A blip of missing time and then Evan is on his knees, pulling off Jack’s flannel. The crimson stripe claims the white undershirt, angled like a sash, expanding through the cotton even now. Jack’s hand shifts, and a straw-thin spray squirts between his fingers.

Jack is saying something. Evan has to tell his brain to take in the sounds, to shape them into words, to ascribe meaning to the words.

“I’m already dead,” Jack says. “It caught the brachial.”

“You don’t know that. You don’t—”

“I know that.” He lifts a callused hand, lays it against Evan’s cheek perhaps for the first time ever.

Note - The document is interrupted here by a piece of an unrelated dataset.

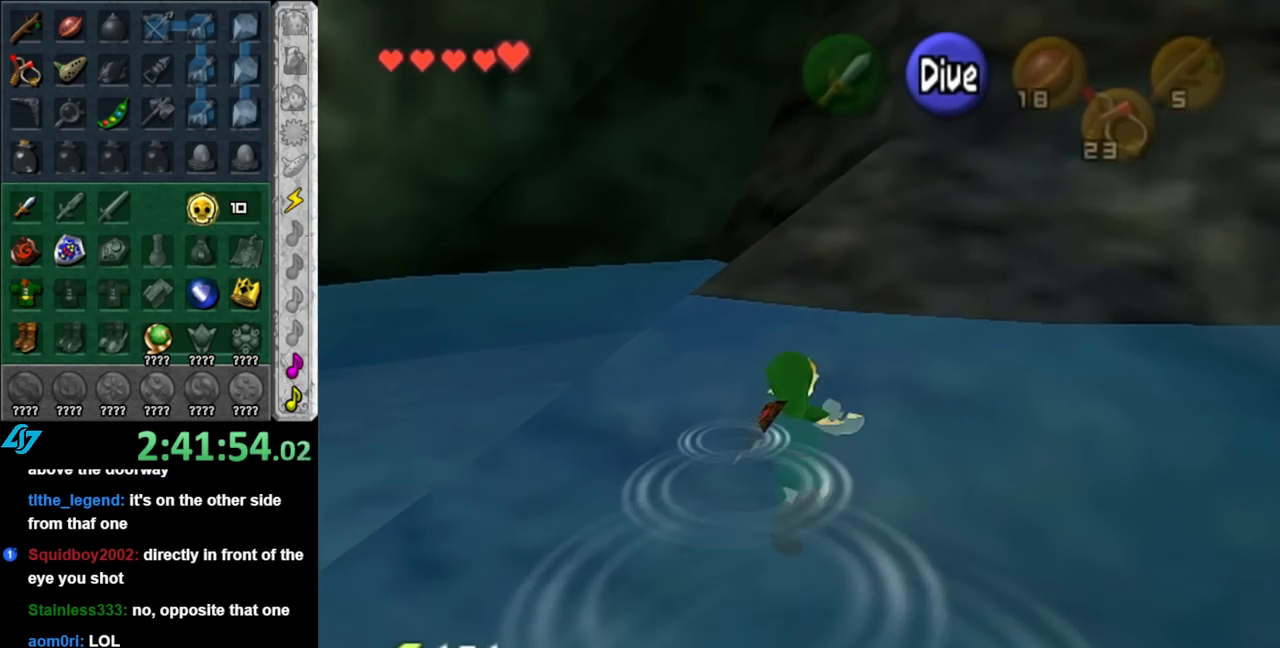
{"buttons": [], "left_stick": "up", "right_stick": "center", "events": []}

Wafting down the shafts and the curved ramp, the sound of police sirens. A hot-copper scent cuts through the sweet smell of sawdust.

“I’m going to die,” Jack says. “Don’t blow cover. Listen to me.” A paroxysm of pain racks his body, but he fights out the words. “This is not your fault. I made the decision to meet you.
I
did. Go. Leave me.
Go.

Evan thinks he is choking, but then he feels the wet on his cheeks and realizes what is happening to his face. The sirens are closer now, a chorus of warbling screams. “No,” he says. “I won’t go. I won’t—”

Jack’s good hand drops to his belt, and there is a clank, and then his service pistol is up between them. He aims it at Evan. “Go.”

“You wouldn’t.”

Jack’s gaze is steady, focused. “Have I
ever
lied to you?”

Evan stands up, stumbles back a step. He thinks about the warnings Jack gave him. Heat from the Bulgaria job. A potential leak.
I don’t want to be drawn out.

And yet Evan had done precisely that.

He throws a panicked look over at the smoking SUV, the mystery bodies slumped forward, faceless. Back to Jack, each breath wheezing out of him. Evan wants there to be more time, but there is no more time. It dawns on him that Jack’s flannel shirt is still mopped around his hand. His fist tightens around it, moisture spreading between his fingers. Somewhere above them tires screech. Boots on concrete.

“Son,” Jack says gently. “It’s time to go.” He rotates the barrel beneath his own chin.

Backing up, Evan arms the tears from his face. He takes another step back, and another, and then finally he turns.

Running away, he hears the gunshot.

 

22

Pieces of His True Self

Evan came back to himself kneeling on his bedroom floor before the open dresser drawer, the bloodstained collar of Jack’s flannel looped around his hand like a rosary. The gunshot seemed to echo through the doorways of his condo, a ghost sound that filled the air all around and yet had no source. That noise had sent him into a new life. He’d slipped out of that underground parking structure beneath the Jefferson Memorial and into a different existence.

The first weeks after Jack’s death he’d spent in a rented cabin in the Alleghenies, alone with the smell of pine mulch and the rustle of leaves. In his entire life, he’d known only one genuine human connection, and the loss of it had left a hole clean through his center. In his bones, his chest, beneath the vault of his ribs, he ached as if the damage were physical. In a way he supposed it was.